Consignes:
a – Dans le texte sur le match AEK Athènes contre FC Séville, reformule plus brièvement le paragraphe qui commence par « Qui plus est, si l’on songe ».
b – Recopie les lignes transcrites des pages en commençant par celle qui contient « đã hiểu rõ về » et en allant jusqu'à la dernière ligne, et renomme « голубой » en « синий » sans rien changer d'autre. Laisse les images en dehors de ta réponse.

Texte:
>>>

Une rencontre pas comme les autres…

Athènes, mardi 28 août, à peine 7h00 du matin. Je suis réveillé péniblement par la télévision hurlante d’un voisin – probablement à moitié sourd – de l’immeuble d’en face.

Cela fait maintenant quatre jours que le pays vit à l’heure des incendies criminels qui ravagent le Péloponnèse et l’île d’Eubée, au nord d’Athènes. Véritable tragédie nationale – la piste terroriste est explicitement évoquée – ces événements suscitent de nombreuses questions et débats, quant à leur origine d’abord, mais aussi sur la réelle carence des moyens à disposition  pour faire face à la catastrophe. Le pays entier est suspendu à son poste, les différentes chaînes diffusent en boucle des images apocalyptiques de paysages calcinés et de villages en feu, contre lequel les gens se battent le plus souvent avec des moyens rudimentaires. Déjà plus de 60 morts.Dans ce climat consternant de désolation, comment s’intéresser encore à l’actualité sportive, à la rencontre qui doit opposer ce soir au stade olympique l’AEK Athènes au FC Séville pour le compte du troisième tour qualificatif de la Ligue des Champions ? Alors que la première journée du championnat grec a été repoussée à une date non encore définie, la confrontation est pourtant bel et bien agendée malgré la demande des dirigeants grecs de la repousser, des émissaires de l’UEFA ayant conclu après examen que les environs directs du stade ne pouvaient être menacés par d’éventuels départs de feux… Mais n’auraient-ils pas dû surtout prendre en considération le facteur humain, le fait que certains joueurs de l’AEK sont directement concernés par les événements, à l’image du capitaine Nikos Lyberopoulos, originaire d’un village du Péloponnèse en proie aux flammes et qui affirme dans la presse du jour son désir de rejoindre les siens plutôt que de jouer ce soir ?


Incendies ravageant le Péloponnèse

Qui plus est, si l’on songe que le FC Séville fait face de son côté à une situation tout aussi tragique (peut être même davantage parce que concernant toute l’équipe) – son défenseur Antonio Puerta étant actuellement entre la vie et la mort après avoir été victime d’une attaque cardiaque lors du match contre Getafe ce week-end – on est en droit de se demander si la décision de l’instance européenne de faire se tenir malgré tout la rencontre est judicieuse.

<<<

[Texte transcrit des pages]
>>>

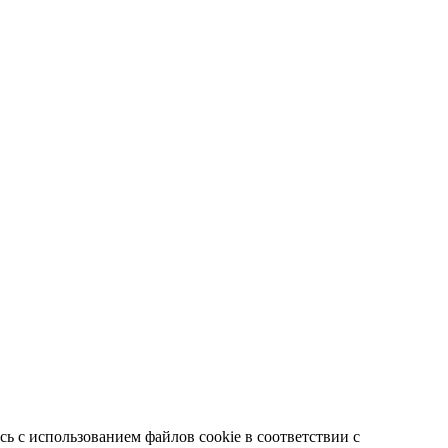
ь с использованием файлов cookie в соответствии с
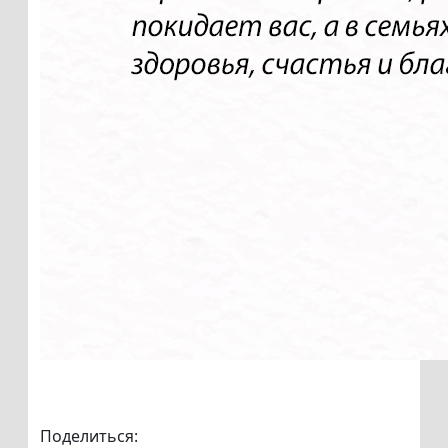
Поделиться:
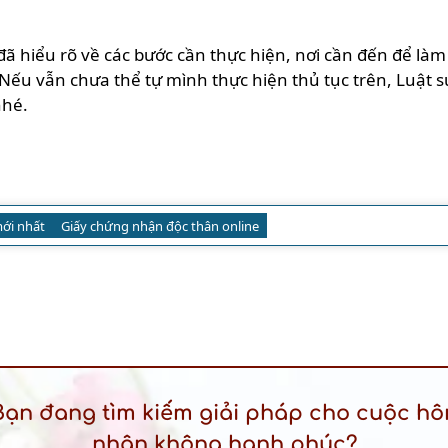
đã hiểu rõ về các bước cần thực hiện, nơi cần đến để làm
ếu vẫn chưa thể tự mình thực hiện thủ tục trên, Luật sư
nhé.
ới nhất
Giấy chứng nhận độc thân online
Bạn đang tìm kiếm giải pháp cho cuộc hô
nhân không hạnh phúc?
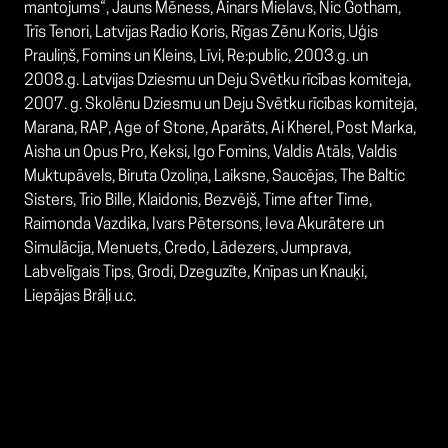
mantojums“, Jauns Mēness, Ainars Mielavs, Nic Gotham,
Trīs Tenori, Latvijas Radio Koris, Rīgas Zēnu Koris, Uģis
Prauliņš, Fomins un Kleins, Līvi, Re:public, 2003.g. un
2008.g. Latvijas Dziesmu un Deju Svētku rīcības komiteja,
2007. g. Skolēnu Dziesmu un Deju Svētku rīcības komiteja,
Marana, RAP, Age of Stone, Aparāts, Ai Kherel, Post Marka,
Aisha un Opus Pro, Keksi, Igo Fomins, Valdis Atāls, Valdis
Muktupāvels, Biruta Ozoliņa, Laiksne, Saucējas, The Baltic
Sisters, Trio Bille, Klaidonis, Bezvējš, Time after Time,
Raimonda Vazdika, Ivars Pētersons, Ieva Akurātere un
Simulācija, Menuets, Credo, Lādezers, Jumprava,
Labvelīgais Tips, Grodi, Dzeguzīte, Knīpas un Knauķi,
Liepājas Brāļi u.c.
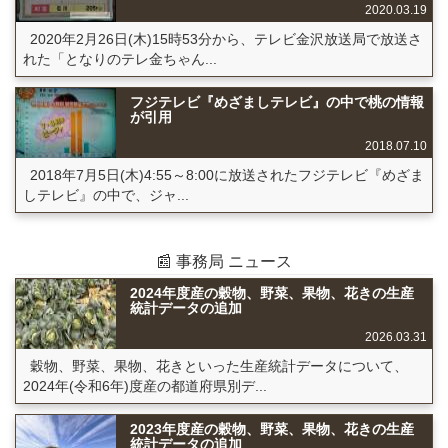
2020.03.19
2020年2月26日(木)15時53分から、テレビ金沢放送局で放送さ
れた「となりのテレ金ちゃん...
フジテレビ『めざましテレビ』の中で桃の情報
が引用
2018.07.10
2018年7月5日(木)4:55～8:00に放送されたフジテレビ『めざま
しテレビ』の中で、ジャ...
📰 事務局 ニュース
2024年度産の穀物、野菜、果物、花きの生産
統計データの追加
2026.03.31
穀物、野菜、果物、花きといった生産統計データについて、
2024年(令和6年)度産の都道府県別デ...
2023年度産の穀物、野菜、果物、花きの生産
統計データの追加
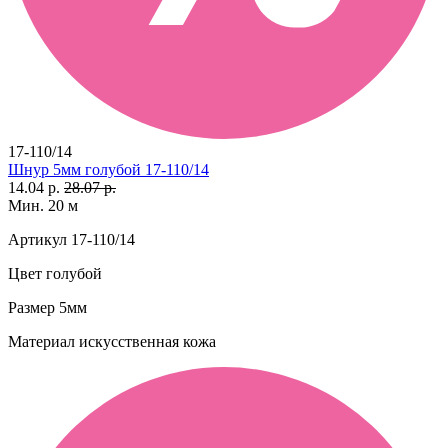
17-110/14
Шнур 5мм голубой 17-110/14
14.04 р.
28.07 р.
Мин. 20 м
Артикул
17-110/14
Цвет
голубой
Размер
5мм
Материал
искусственная кожа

<<<

Réponses par ordre:
a – Le FC Séville vit lui aussi une situation tragique, peut-être même pire parce qu'elle touche toute l'équipe. Son défenseur Antonio Puerta est entre la vie et la mort après une attaque cardiaque pendant le match contre Getafe ce week-end. On peut donc se demander si l'instance européenne a eu raison de maintenir la rencontre.

b –
đã hiểu rõ về các bước cần thực hiện, nơi cần đến để làm
ếu vẫn chưa thể tự mình thực hiện thủ tục trên, Luật sư
nhé.
ới nhất
Giấy chứng nhận độc thân online
Bạn đang tìm kiếm giải pháp cho cuộc hô
nhân không hạnh phúc?
mantojums“, Jauns Mēness, Ainars Mielavs, Nic Gotham,
Trīs Tenori, Latvijas Radio Koris, Rīgas Zēnu Koris, Uģis
Prauliņš, Fomins un Kleins, Līvi, Re:public, 2003.g. un
2008.g. Latvijas Dziesmu un Deju Svētku rīcības komiteja,
2007. g. Skolēnu Dziesmu un Deju Svētku rīcības komiteja,
Marana, RAP, Age of Stone, Aparāts, Ai Kherel, Post Marka,
Aisha un Opus Pro, Keksi, Igo Fomins, Valdis Atāls, Valdis
Muktupāvels, Biruta Ozoliņa, Laiksne, Saucējas, The Baltic
Sisters, Trio Bille, Klaidonis, Bezvējš, Time after Time,
Raimonda Vazdika, Ivars Pētersons, Ieva Akurātere un
Simulācija, Menuets, Credo, Lādezers, Jumprava,
Labvelīgais Tips, Grodi, Dzeguzīte, Knīpas un Knauķi,
Liepājas Brāļi u.c.
2020.03.19
2020年2月26日(木)15時53分から、テレビ金沢放送局で放送さ
れた「となりのテレ金ちゃん...
フジテレビ『めざましテレビ』の中で桃の情報
が引用
2018.07.10
2018年7月5日(木)4:55～8:00に放送されたフジテレビ『めざま
しテレビ』の中で、ジャ...
📰 事務局 ニュース
2024年度産の穀物、野菜、果物、花きの生産
統計データの追加
2026.03.31
穀物、野菜、果物、花きといった生産統計データについて、
2024年(令和6年)度産の都道府県別デ...
2023年度産の穀物、野菜、果物、花きの生産
統計データの追加
17-110/14
Шнур 5мм синий 17-110/14
14.04 р.
28.07 р.
Мин. 20 м
Артикул
17-110/14
Цвет
синий
Размер
5мм
Материал
искусственная кожа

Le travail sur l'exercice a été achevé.